#### Exercise directions:
The stretch wanted below opens at the line containing "(at -24.13 22.86 0)" and closes at the line containing "(pin bidirectional line (at -27.94 -10.16". Please return it exactly, with no other lines.

Input section start

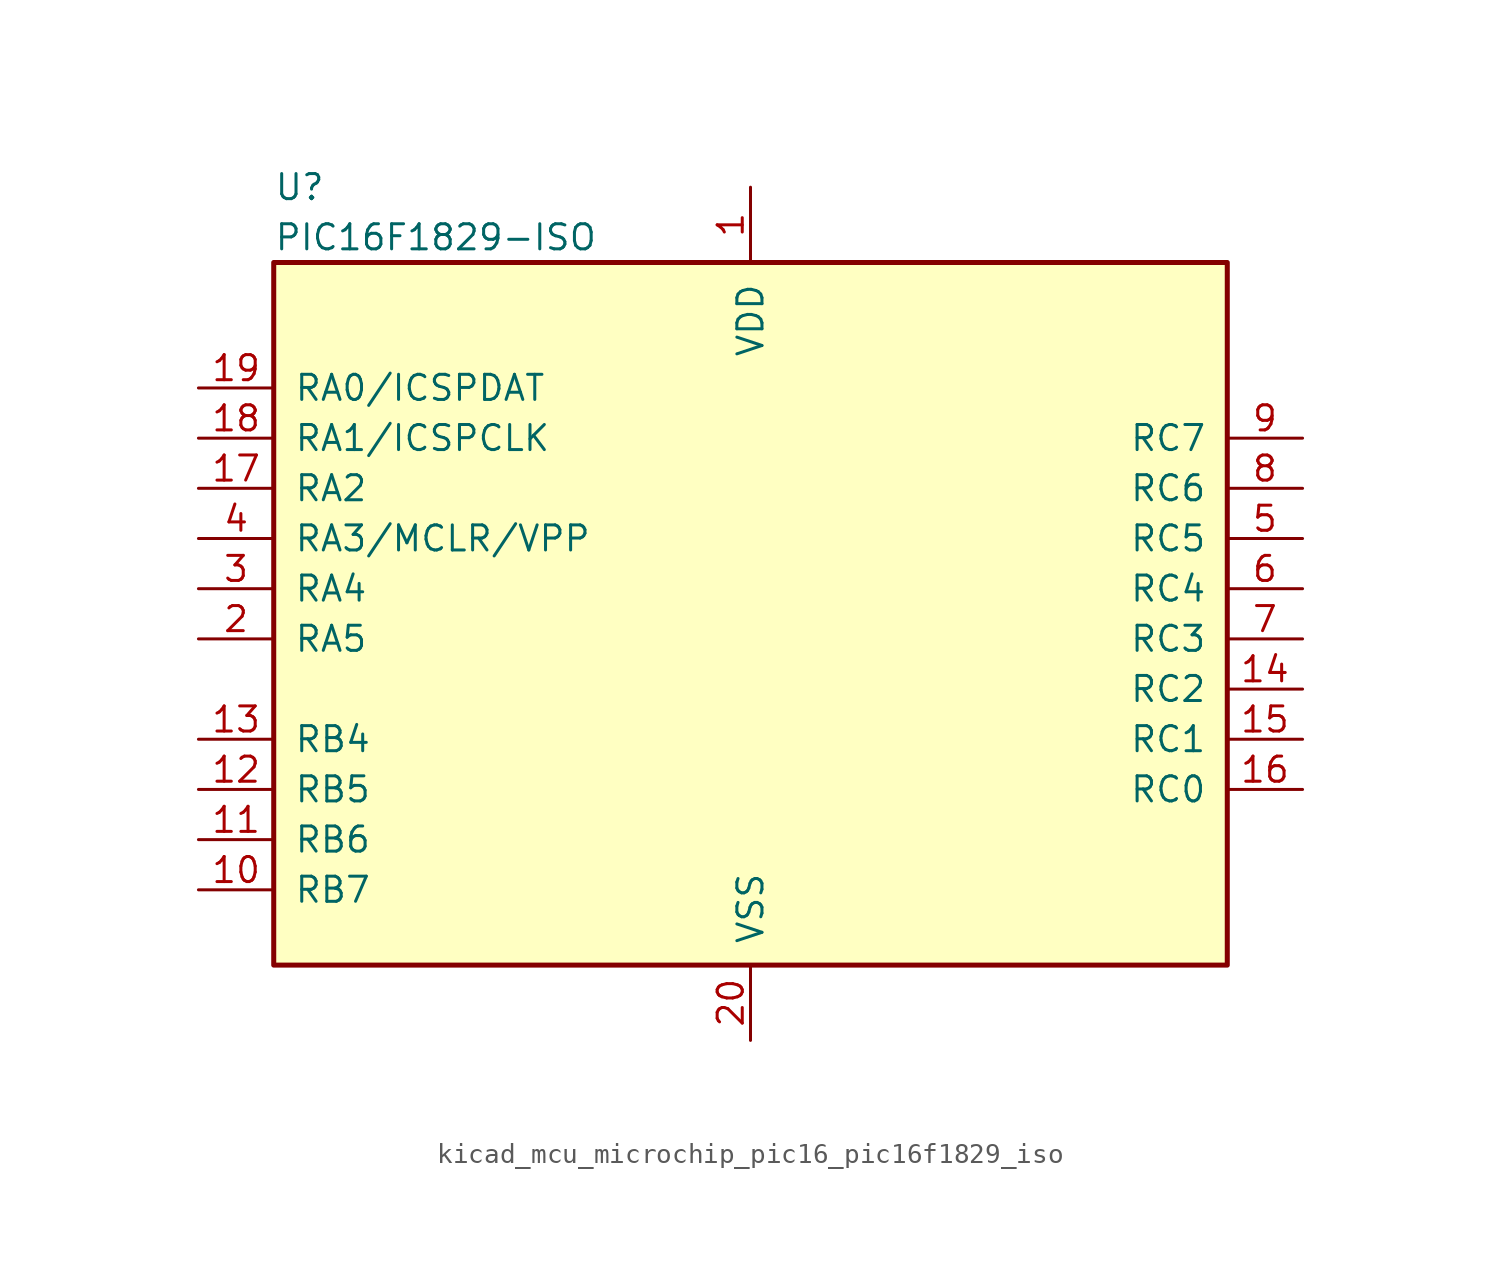
<source format=kicad_sym>
(kicad_symbol_lib
  (version 20220914)
  (generator kicad_symbol_editor)
  (symbol "kicad_mcu_microchip_pic16_pic16f1829_iso"
    (pin_names
      (offset 1.016))
    (property "Reference" "U"
      (at -24.13 22.86 0)
      (effects (font (size 1.27 1.27)) (justify left)))
    (property "Value" "PIC16F1829-ISO"
      (at -24.13 20.32 0)
      (effects (font (size 1.27 1.27)) (justify left)))
    (symbol "kicad_mcu_microchip_pic16_pic16f1829_iso_0_1"
      (rectangle (start -24.13 19.05) (end 24.13 -16.51) (stroke (width 0.254) (type default)) (fill (type background))))
    (symbol "kicad_mcu_microchip_pic16_pic16f1829_iso_1_1"
      (pin power_in line (at 0 22.86 270) (length 3.81) (name "VDD" (effects (font (size 1.27 1.27)))) (number "1" (effects (font (size 1.27 1.27)))))
      (pin bidirectional line (at -27.94 -12.7 0) (length 3.81) (name "RB7" (effects (font (size 1.27 1.27)))) (number "10" (effects (font (size 1.27 1.27)))))
      (pin bidirectional line (at -27.94 -10.16 0) (length 3.81) (name "RB6" (effects (font (size 1.27 1.27)))) (number "11" (effects (font (size 1.27 1.27)))))
      (pin bidirectional line (at -27.94 -7.62 0) (length 3.81) (name "RB5" (effects (font (size 1.27 1.27)))) (number "12" (effects (font (size 1.27 1.27)))))
      (pin bidirectional line (at -27.94 -5.08 0) (length 3.81) (name "RB4" (effects (font (size 1.27 1.27)))) (number "13" (effects (font (size 1.27 1.27)))))
      (pin bidirectional line (at 27.94 -2.54 180) (length 3.81) (name "RC2" (effects (font (size 1.27 1.27)))) (number "14" (effects (font (size 1.27 1.27)))))
      (pin bidirectional line (at 27.94 -5.08 180) (length 3.81) (name "RC1" (effects (font (size 1.27 1.27)))) (number "15" (effects (font (size 1.27 1.27)))))
      (pin bidirectional line (at 27.94 -7.62 180) (length 3.81) (name "RC0" (effects (font (size 1.27 1.27)))) (number "16" (effects (font (size 1.27 1.27)))))
      (pin bidirectional line (at -27.94 7.62 0) (length 3.81) (name "RA2" (effects (font (size 1.27 1.27)))) (number "17" (effects (font (size 1.27 1.27)))))
      (pin bidirectional line (at -27.94 10.16 0) (length 3.81) (name "RA1/ICSPCLK" (effects (font (size 1.27 1.27)))) (number "18" (effects (font (size 1.27 1.27)))))
      (pin bidirectional line (at -27.94 12.7 0) (length 3.81) (name "RA0/ICSPDAT" (effects (font (size 1.27 1.27)))) (number "19" (effects (font (size 1.27 1.27)))))
      (pin bidirectional line (at -27.94 0 0) (length 3.81) (name "RA5" (effects (font (size 1.27 1.27)))) (number "2" (effects (font (size 1.27 1.27)))))
      (pin power_in line (at 0 -20.32 90) (length 3.81) (name "VSS" (effects (font (size 1.27 1.27)))) (number "20" (effects (font (size 1.27 1.27)))))
      (pin bidirectional line (at -27.94 2.54 0) (length 3.81) (name "RA4" (effects (font (size 1.27 1.27)))) (number "3" (effects (font (size 1.27 1.27)))))
      (pin bidirectional line (at -27.94 5.08 0) (length 3.81) (name "RA3/MCLR/VPP" (effects (font (size 1.27 1.27)))) (number "4" (effects (font (size 1.27 1.27)))))
      (pin bidirectional line (at 27.94 5.08 180) (length 3.81) (name "RC5" (effects (font (size 1.27 1.27)))) (number "5" (effects (font (size 1.27 1.27)))))
      (pin bidirectional line (at 27.94 2.54 180) (length 3.81) (name "RC4" (effects (font (size 1.27 1.27)))) (number "6" (effects (font (size 1.27 1.27)))))
      (pin bidirectional line (at 27.94 0 180) (length 3.81) (name "RC3" (effects (font (size 1.27 1.27)))) (number "7" (effects (font (size 1.27 1.27)))))
      (pin bidirectional line (at 27.94 7.62 180) (length 3.81) (name "RC6" (effects (font (size 1.27 1.27)))) (number "8" (effects (font (size 1.27 1.27)))))
      (pin bidirectional line (at 27.94 10.16 180) (length 3.81) (name "RC7" (effects (font (size 1.27 1.27)))) (number "9" (effects (font (size 1.27 1.27))))))))
</source>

Input section end

#### Output for this exercise:
      (at -24.13 22.86 0)
      (effects (font (size 1.27 1.27)) (justify left)))
    (property "Value" "PIC16F1829-ISO"
      (at -24.13 20.32 0)
      (effects (font (size 1.27 1.27)) (justify left)))
    (symbol "kicad_mcu_microchip_pic16_pic16f1829_iso_0_1"
      (rectangle (start -24.13 19.05) (end 24.13 -16.51) (stroke (width 0.254) (type default)) (fill (type background))))
    (symbol "kicad_mcu_microchip_pic16_pic16f1829_iso_1_1"
      (pin power_in line (at 0 22.86 270) (length 3.81) (name "VDD" (effects (font (size 1.27 1.27)))) (number "1" (effects (font (size 1.27 1.27)))))
      (pin bidirectional line (at -27.94 -12.7 0) (length 3.81) (name "RB7" (effects (font (size 1.27 1.27)))) (number "10" (effects (font (size 1.27 1.27)))))
      (pin bidirectional line (at -27.94 -10.16 0) (length 3.81) (name "RB6" (effects (font (size 1.27 1.27)))) (number "11" (effects (font (size 1.27 1.27)))))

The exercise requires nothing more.